Word problem involving the probability of a union In a packet of stickers there are 4 small stars, 9 small rockets, and 10 big rockets. But, there are no big stars. Rafael is going to choose one of these stickers from the packet at random to put on his artwork. What is the probability that the sticker Rafael chooses is big or is a star? Do not round intermediate computations, and round your answer to the nearest hundredth.
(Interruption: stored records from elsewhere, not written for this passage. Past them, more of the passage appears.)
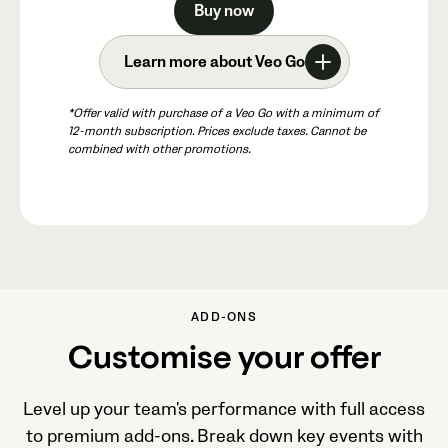
Buy now
Learn more about Veo Go
*Offer valid with purchase of a Veo Go with a minimum of
12-month subscription. Prices exclude taxes. Cannot be
combined with other promotions.
ADD-ONS
Customise your offer
Level up your team's performance with full access
to premium add-ons. Break down key events with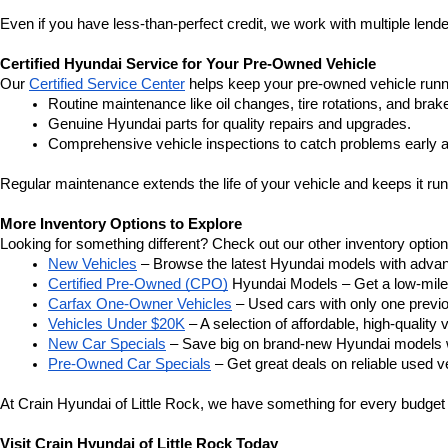
Even if you have less-than-perfect credit, we work with multiple lender
Certified Hyundai Service for Your Pre-Owned Vehicle
Our 
Certified Service Center
 helps keep your pre-owned vehicle runn
Routine maintenance like oil changes, tire rotations, and brak
Genuine Hyundai parts for quality repairs and upgrades.
Comprehensive vehicle inspections to catch problems early a
Regular maintenance extends the life of your vehicle and keeps it run
More Inventory Options to Explore
Looking for something different? Check out our other inventory option
New Vehicles
 – Browse the latest Hyundai models with adva
Certified Pre-Owned (CPO)
 Hyundai Models – Get a low-mile
Carfax One-Owner Vehicles
 – Used cars with only one previous
Vehicles Under $20K
 – A selection of affordable, high-quality 
New Car Specials
 – Save big on brand-new Hyundai models wi
Pre-Owned Car Specials
 – Get great deals on reliable used ve
At Crain Hyundai of Little Rock, we have something for every budget a
Visit Crain Hyundai of Little Rock Today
To find the probability that Rafael chooses either a big sticker or a star sticker, we first need to identify our total number of stickers and the number of favorable outcomes. Total stickers = 4 (small stars) + 9 (small rockets) + 10 (big rockets) = 23 stickers. Now we calculate the number of big stickers and star stickers: - There are 0 big stars (as stated). - There are 10 big rockets. - There are 4 small stars. The probability of selecting a big sticker (big rockets) or a star sticker (small stars) can be formulated as follows: P(bigger sticker or star) = P(big stickers) + P(star stickers) - P(big stars). Since there are no big stars, P(big stars) = 0. Calculating the individual probabilities: P(big stickers) = Number of big rockets / Total stickers = 10/23, P(star stickers) = Number of small stars / Total stickers = 4/23. Now let's compute the total probability: P(big or star) = P(big stickers) + P(star stickers) - P(big stars) = (10/23) + (4/23) - 0 = (10 + 4) / 23 = 14 / 23. Now, we need to convert this to a decimal and round it to the nearest hundredth: 14 / 23 ≈ 0.6087. When rounded to the nearest hundredth, the final answer is: **0.61.**